MAKLUMAT – Malam di Desa Ampeldento, Karangploso, Malang, sering kali bukan hanya dihuni suara jangkrik. Dari pematang sawah, pergerakan tikus terdengar samar, merayap menuju batang padi yang baru berbulir.
Pagi harinya, burung-burung datang berkerumun, mencuri bulir yang mulai menguning. Serangan hama semacam ini menjadi momok yang terus menghantui petani padi.
Selama ini, upaya menghalau tikus dan burung mengandalkan cara tradisional: jebakan, orang-orangan sawah, hingga pestisida kimia. Sayangnya, hasilnya sering tak sepadan. Pestisida bahkan menimbulkan masalah baru: tanah dan air ikut tercemar, sementara hama tetap saja kembali.
Pengabdian pada Lingkungan
Berangkat dari keresahan itu, mahasiswa Universitas Muhammadiyah Malang (UMM) mencoba menawarkan solusi berbeda. Lewat program PPK Ormawa, mereka menghadirkan inovasi pertanian berbasis teknologi bernama Integrasi Smart Farming 5.0 dengan SolarSonic IoT Guard.
Inovasi yang didanai Kementerian Pendidikan, Kebudayaan, Riset, dan Teknologi (Kemdiktiristek) ini dirancang untuk membantu petani menjaga sawah. Metode yang digunakan tanpa harus merusak lingkungan.
“Alat ini bekerja otomatis dan, pengendaliannya cukup melalui aplikasi,” jelas Galih Raka Yudistira, Ketua Himpunan Mahasiswa Agribisnis (Himagri) UMM.
Petani tidak lagi bergantung pada cara-cara lama yang tidak efektif. Teknologi ini, mampu menghasilkan panen lebih terjamin dari serangan hama.

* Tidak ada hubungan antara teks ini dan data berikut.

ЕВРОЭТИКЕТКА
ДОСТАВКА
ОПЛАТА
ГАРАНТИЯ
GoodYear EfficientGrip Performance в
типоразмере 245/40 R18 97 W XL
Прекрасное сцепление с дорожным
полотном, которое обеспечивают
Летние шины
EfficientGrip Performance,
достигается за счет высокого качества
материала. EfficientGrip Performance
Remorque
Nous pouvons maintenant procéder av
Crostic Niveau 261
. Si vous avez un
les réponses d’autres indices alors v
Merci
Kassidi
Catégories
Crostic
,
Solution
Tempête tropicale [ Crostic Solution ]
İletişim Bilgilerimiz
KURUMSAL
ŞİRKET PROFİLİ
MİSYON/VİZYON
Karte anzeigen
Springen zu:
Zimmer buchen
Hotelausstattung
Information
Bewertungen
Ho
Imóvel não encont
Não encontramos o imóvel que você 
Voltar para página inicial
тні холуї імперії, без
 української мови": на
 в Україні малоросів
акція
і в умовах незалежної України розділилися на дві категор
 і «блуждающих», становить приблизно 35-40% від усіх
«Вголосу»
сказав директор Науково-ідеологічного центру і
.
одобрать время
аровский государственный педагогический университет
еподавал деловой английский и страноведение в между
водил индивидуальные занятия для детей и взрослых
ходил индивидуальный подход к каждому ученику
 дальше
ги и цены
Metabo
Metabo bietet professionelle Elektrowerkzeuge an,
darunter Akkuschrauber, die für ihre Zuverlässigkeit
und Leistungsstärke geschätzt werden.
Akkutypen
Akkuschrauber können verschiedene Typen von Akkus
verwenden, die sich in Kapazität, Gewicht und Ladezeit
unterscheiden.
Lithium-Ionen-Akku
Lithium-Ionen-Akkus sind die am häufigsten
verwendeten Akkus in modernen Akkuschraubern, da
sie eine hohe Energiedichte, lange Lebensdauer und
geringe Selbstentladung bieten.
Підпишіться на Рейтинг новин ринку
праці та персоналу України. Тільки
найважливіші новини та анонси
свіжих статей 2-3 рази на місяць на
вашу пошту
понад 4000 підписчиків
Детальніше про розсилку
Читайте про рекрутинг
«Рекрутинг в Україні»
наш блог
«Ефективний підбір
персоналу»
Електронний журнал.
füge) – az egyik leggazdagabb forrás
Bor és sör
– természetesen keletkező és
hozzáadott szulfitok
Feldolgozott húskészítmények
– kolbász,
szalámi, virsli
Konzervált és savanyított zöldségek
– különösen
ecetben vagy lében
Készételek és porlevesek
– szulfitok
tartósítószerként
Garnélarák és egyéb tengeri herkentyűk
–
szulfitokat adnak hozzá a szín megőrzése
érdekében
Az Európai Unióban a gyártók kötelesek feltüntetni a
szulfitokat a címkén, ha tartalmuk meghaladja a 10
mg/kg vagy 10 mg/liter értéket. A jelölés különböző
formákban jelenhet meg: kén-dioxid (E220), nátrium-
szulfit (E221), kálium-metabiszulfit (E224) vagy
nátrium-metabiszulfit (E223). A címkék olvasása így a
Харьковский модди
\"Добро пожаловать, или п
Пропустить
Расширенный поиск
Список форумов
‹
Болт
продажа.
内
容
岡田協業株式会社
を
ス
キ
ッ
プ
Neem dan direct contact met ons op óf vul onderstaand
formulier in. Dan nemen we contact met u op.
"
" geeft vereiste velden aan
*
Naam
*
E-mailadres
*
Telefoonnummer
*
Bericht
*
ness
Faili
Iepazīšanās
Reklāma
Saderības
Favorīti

SolarSonic IoT Guard memiliki empat komponen utama. Raspberry sebagai mikrokontroler, sedangkan panel surya dan baterai sebagai sumber energi terbarukan.
Adapun kamera thermal berfungsi mendeteksi keberadaan hama, dan terakhir speaker ultrasonik mampu mengusir tikus dan burung dengan gelombang suara khusus.
Implementasi Kepemimpinan
Alat ini beroperasi 24 jam penuh. Malam hari, kamera thermal mendeteksi pergerakan tikus. Jika terdeteksi, speaker langsung memancarkan suara pengusir.
Pagi hingga sore, mode berpindah ke pengusir burung. Semua sistem berjalan otomatis, sementara petani cukup memantau atau menyesuaikan pengaturan lewat aplikasi IoT.
Meski begitu, jalan menuju inovasi ini tidak mulus. Sulit menemukan beberapa komponen di Malang, harga pengadaan relatif tinggi, dan integrasi sistem berbasis IoT butuh waktu belajar panjang.
Namun hasilnya sepadan. Teknologi ini terbukti mampu menekan kerugian akibat serangan hama, meningkatkan hasil panen, sekaligus menjaga lingkungan dari dampak pestisida.
Bagi mahasiswa, pengalaman ini juga berarti lebih dari sekadar proyek akademik. Mereka belajar memimpin, bertanggung jawab, dan berkolaborasi dengan petani desa. Sebuah proses yang menegaskan bahwa ilmu di kampus bisa benar-benar menjawab masalah nyata di lapangan.